Make ModuleFinder try identifying non-PEP 561 packages (#8238)
This pull request is an attempt at mitigating
https://github.com/python/mypy/issues/4542 by making
mypy report a custom error when it detects installed
packages that are not PEP 561 compliant.
(I don't think it resolves it though -- I've come to
the conclusion that import handling is just inherently
complex/spooky. So if you were in a cynical mode, you
could perhaps argue the issue is just fundamentally
unresolvable...)
But anyways, this PR:
1. Removes the hard-coded list of "popular third party
libraries" from `moduleinfo.py` and replaces it with
a heuristic that tries to find when an import "plausibly
matches" some directory or Python file while we search
for packages containing ``py.typed``.
If we do find a plausible match, we generate an error
that looks something like this:
```
test.py:1: error: Skipping analyzing 'scipy': found module but no type hints or library stubs
test.py:1: note: See https://mypy.readthedocs.io/en/latest/running_mypy.html#missing-imports
```
The heuristic I'm using obviously isn't foolproof since
we don't have any obvious signifiers like the ``py.typed``
file we can look for, but it seemed to work well enough
when I tried testing in on some of the libraries in the old list.

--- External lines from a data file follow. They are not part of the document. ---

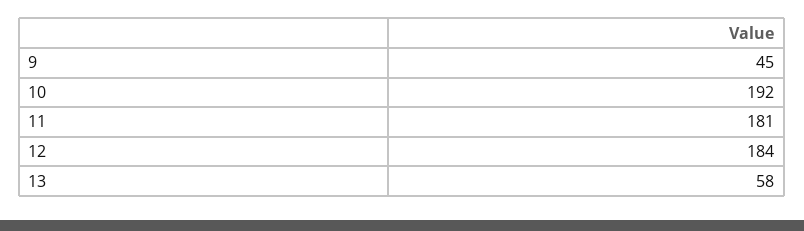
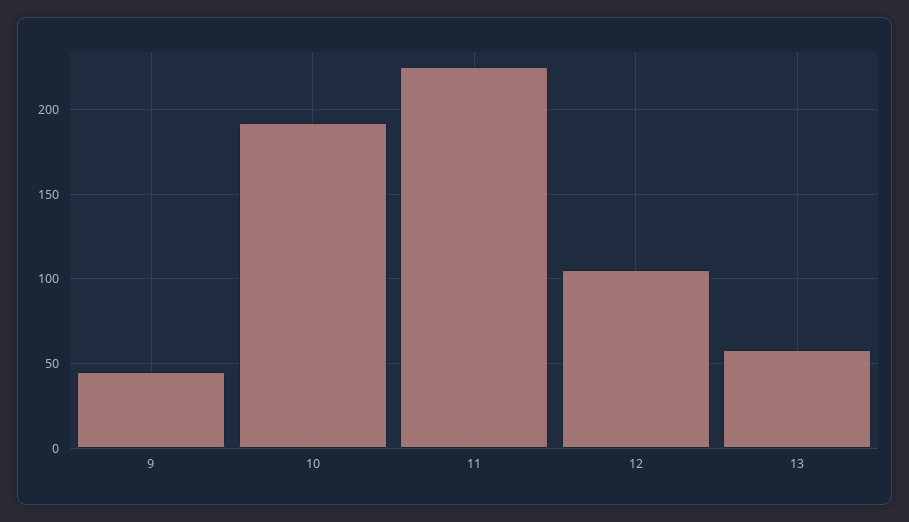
  {
    "9": 45,
    "10": 192,
-   "11": 181,
+   "11": 225,
-   "12": 184,
+   "12": 105,
    "13": 58
  }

Hopefully this will result in less confusion when users
use a mix of "popular" and "unpopular" libraries.
2. Gives us a way to add more fine-grained "module not found"
error messages and heuristics in the future: we can add
more entries to the ModuleNotFoundReason enum.
3. Updates the docs about missing imports to use these new
errors. I added a new subsection per each error type to
try and make things a little less unwieldy.
4. Adds what I think are common points of confusion to the
doc -- e.g. that missing imports are inferred to be of
type Any, what exactly it means to add a `# type: ignore`,
and the whole virtualenv confusion thing.
5. Modifies the docs to more strongly discourage the use
of MYPYPATH. Unless I'm wrong, it's not a feature most
people will find useful.
One limitation of this PR is that I added tests for just ModuleFinder.
I didn't want to dive into modifying our testcases framework to support
adding custom site-packages/some moral equivalent -- and my PR
only changes the behavior of ModuleFinder when it would have originally
reported something was not found, anyways.